§ **What the task asks**
From the entries that follow, work out how many lines contain "center". Write the number only.

Records from a data source:

------------

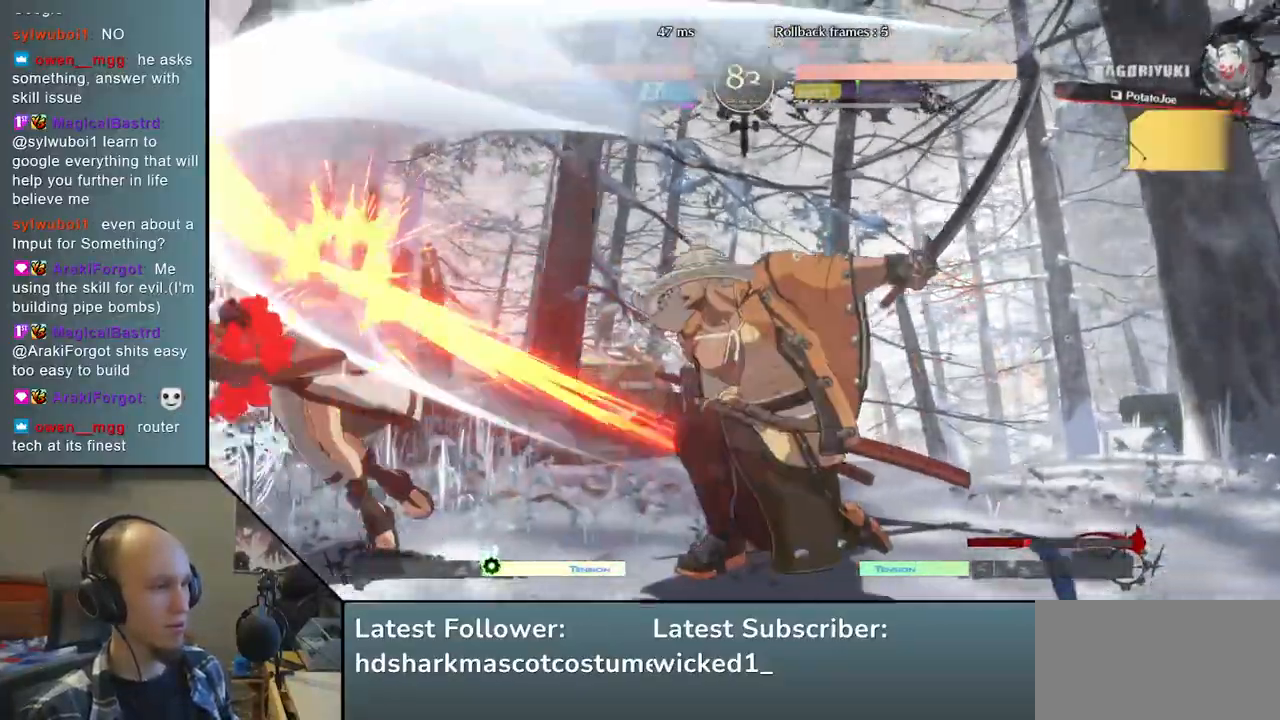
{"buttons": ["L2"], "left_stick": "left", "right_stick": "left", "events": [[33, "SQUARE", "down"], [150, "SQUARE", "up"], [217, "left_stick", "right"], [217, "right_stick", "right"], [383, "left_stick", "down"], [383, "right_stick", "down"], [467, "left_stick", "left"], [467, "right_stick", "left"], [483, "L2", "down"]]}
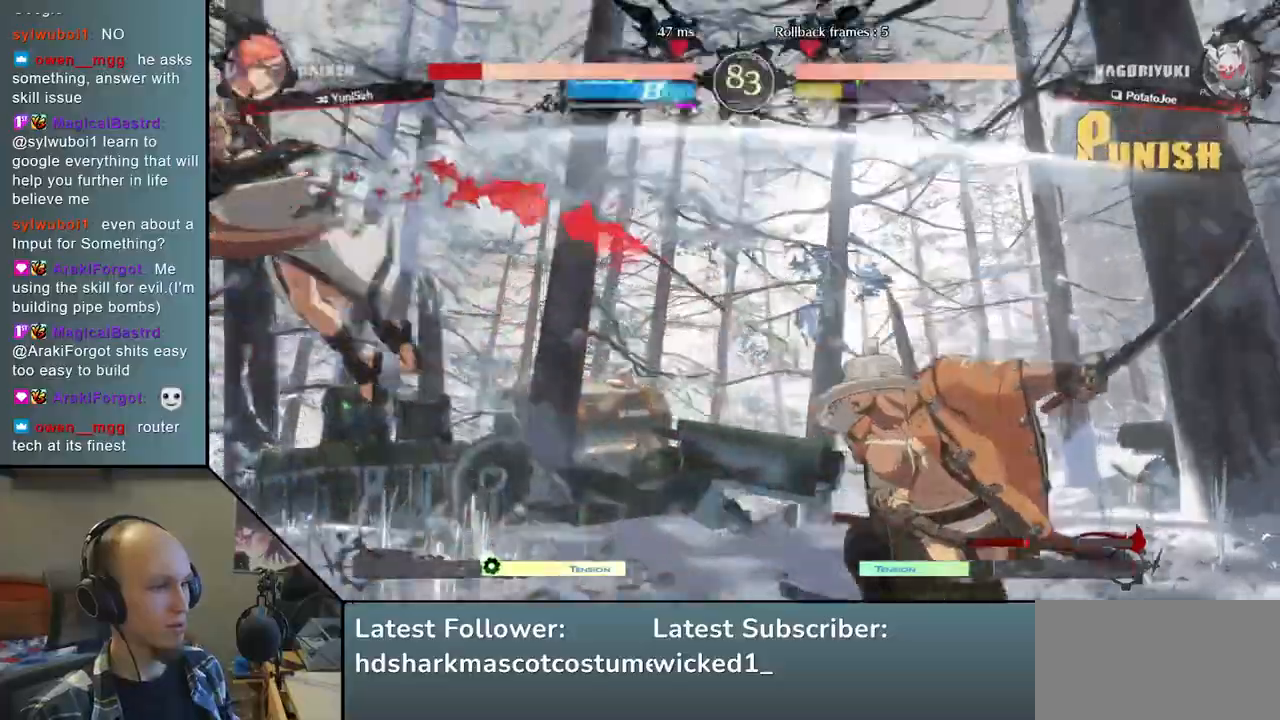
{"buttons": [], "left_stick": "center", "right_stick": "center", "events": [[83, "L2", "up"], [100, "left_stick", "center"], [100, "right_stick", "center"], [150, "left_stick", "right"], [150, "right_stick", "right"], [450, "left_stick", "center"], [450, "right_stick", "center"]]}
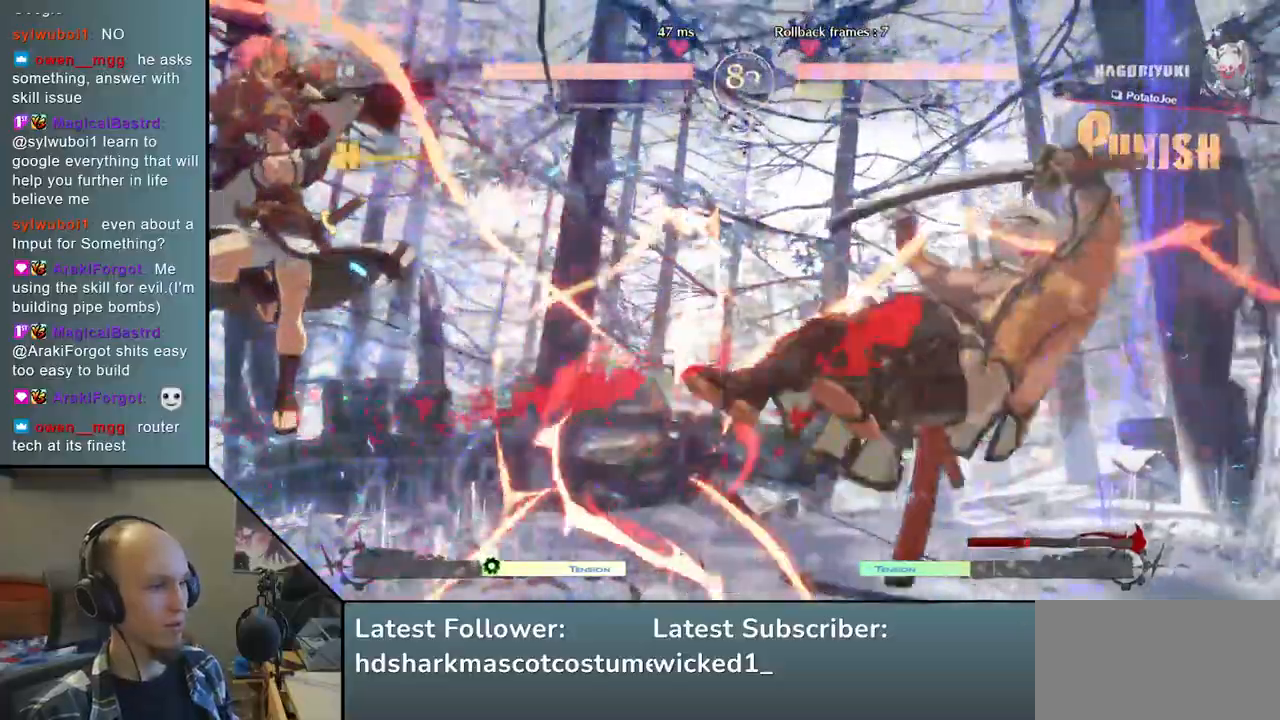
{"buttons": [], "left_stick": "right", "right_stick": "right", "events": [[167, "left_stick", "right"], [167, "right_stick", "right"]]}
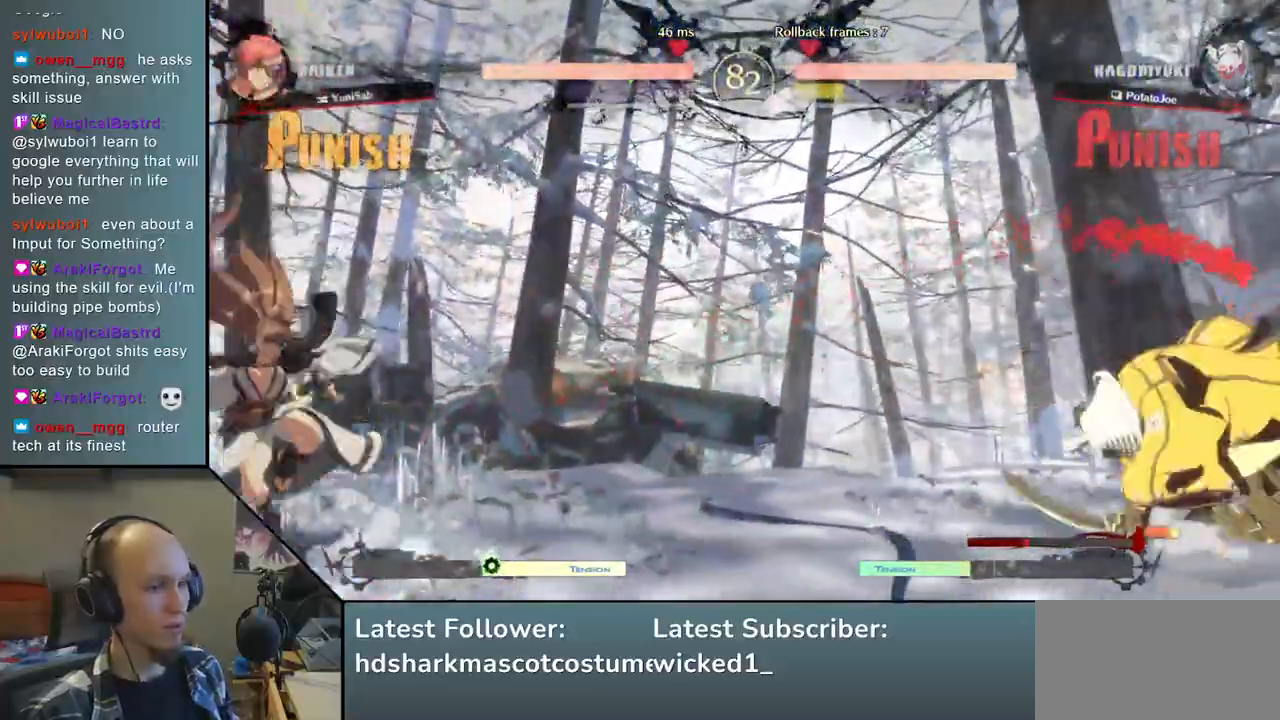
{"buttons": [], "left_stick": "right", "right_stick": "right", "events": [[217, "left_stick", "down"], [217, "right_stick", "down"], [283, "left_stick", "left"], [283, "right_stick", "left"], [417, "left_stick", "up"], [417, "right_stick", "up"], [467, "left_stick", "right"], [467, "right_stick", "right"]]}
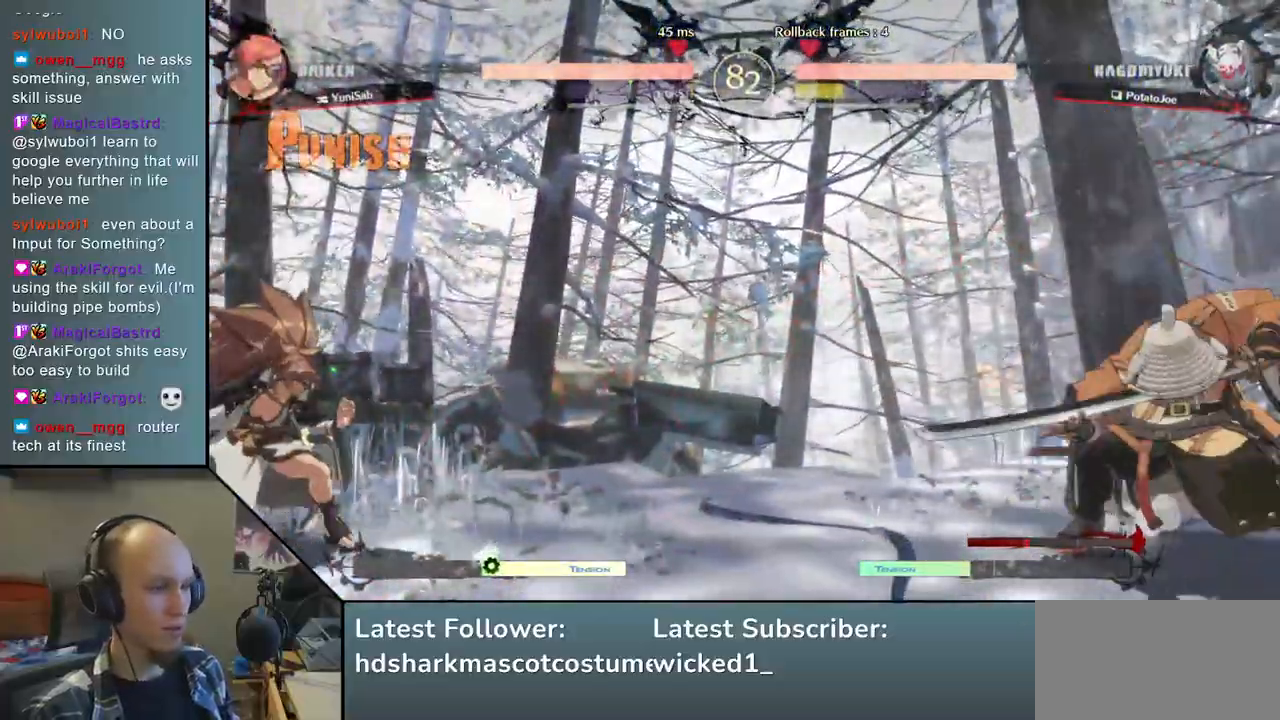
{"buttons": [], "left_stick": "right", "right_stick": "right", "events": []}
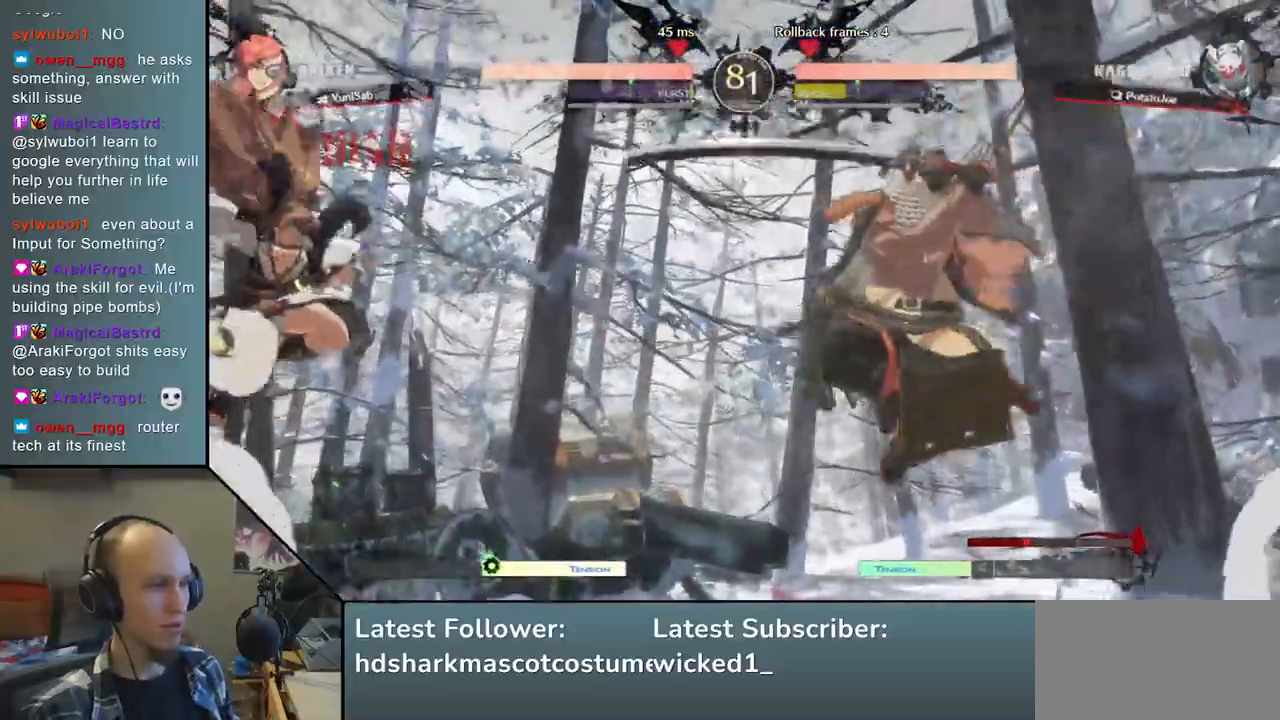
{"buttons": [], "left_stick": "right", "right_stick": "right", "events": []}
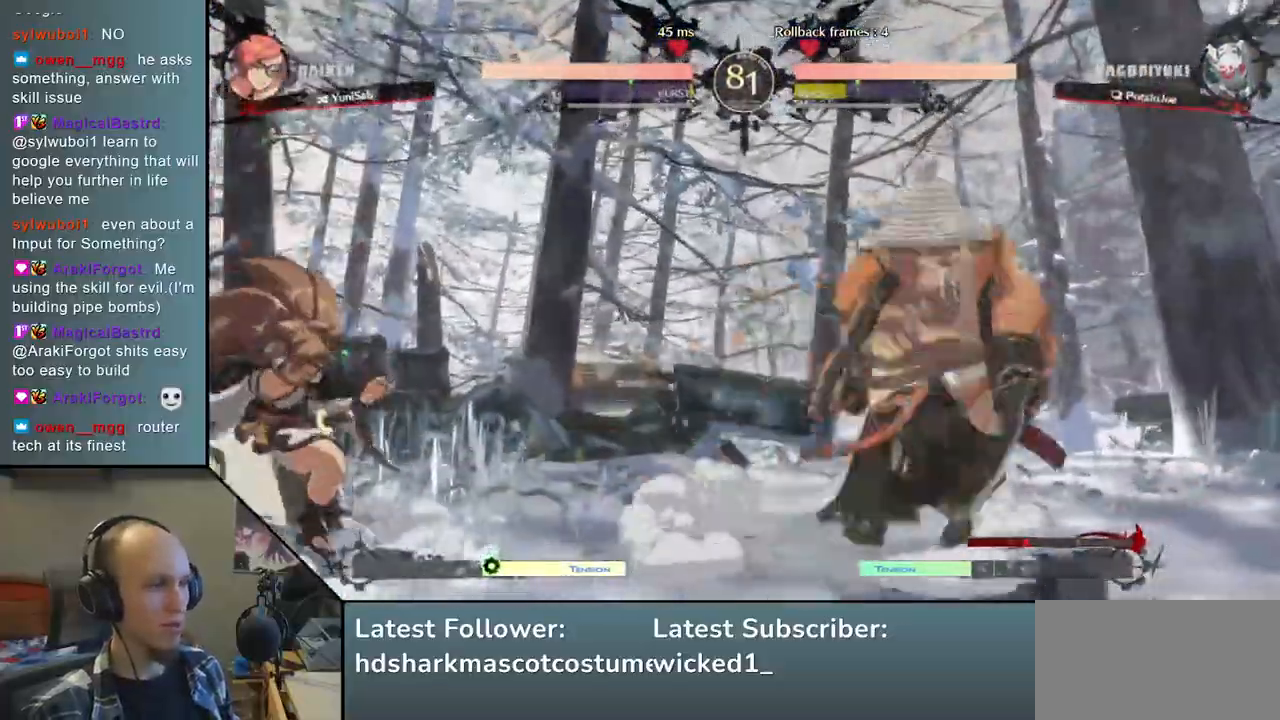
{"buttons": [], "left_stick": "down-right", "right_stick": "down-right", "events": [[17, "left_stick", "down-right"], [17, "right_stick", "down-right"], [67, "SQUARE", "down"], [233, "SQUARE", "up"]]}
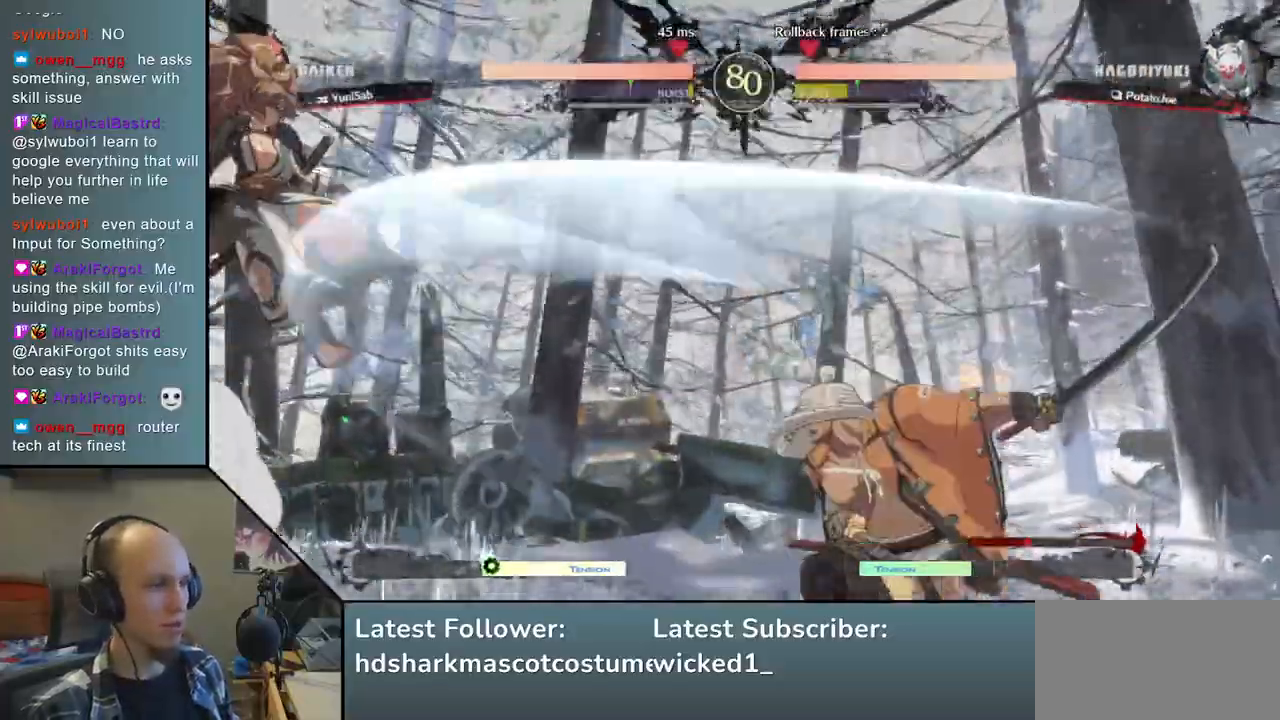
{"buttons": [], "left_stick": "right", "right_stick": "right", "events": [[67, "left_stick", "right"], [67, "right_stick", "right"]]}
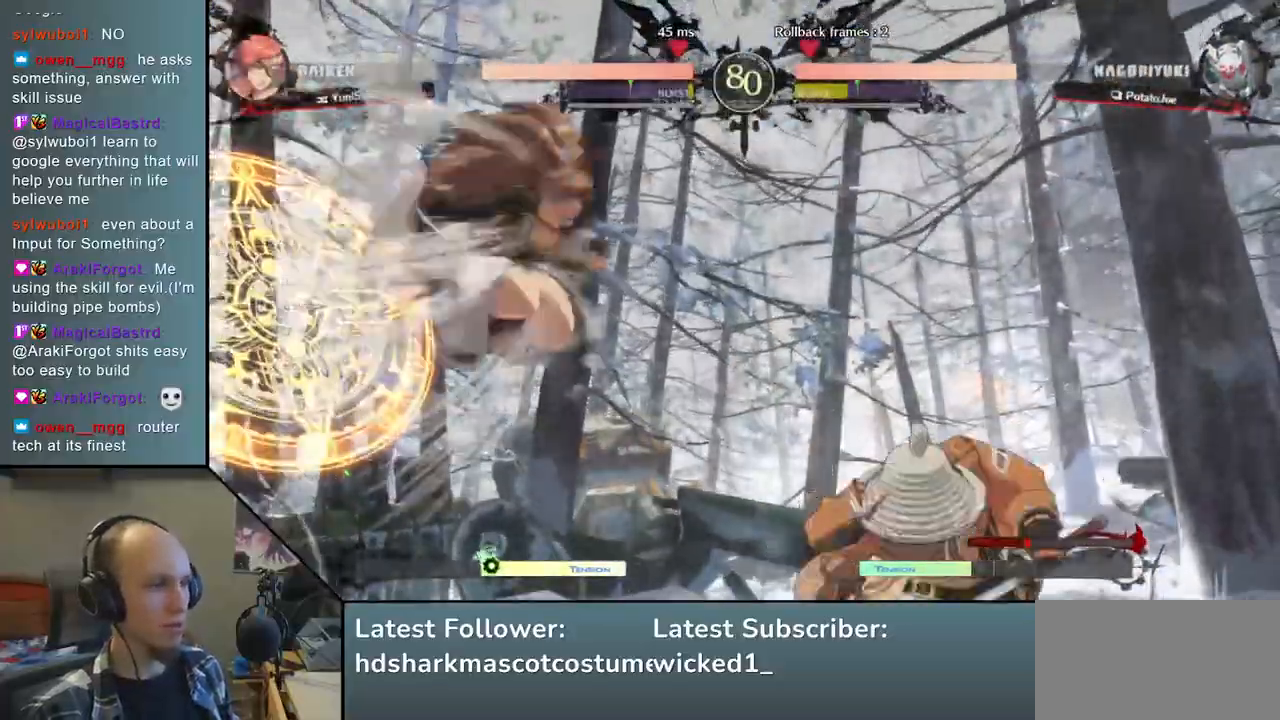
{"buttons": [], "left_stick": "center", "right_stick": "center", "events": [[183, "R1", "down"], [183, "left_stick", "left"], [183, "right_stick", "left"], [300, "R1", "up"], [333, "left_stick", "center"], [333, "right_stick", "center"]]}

------------

§ **Your solution**
2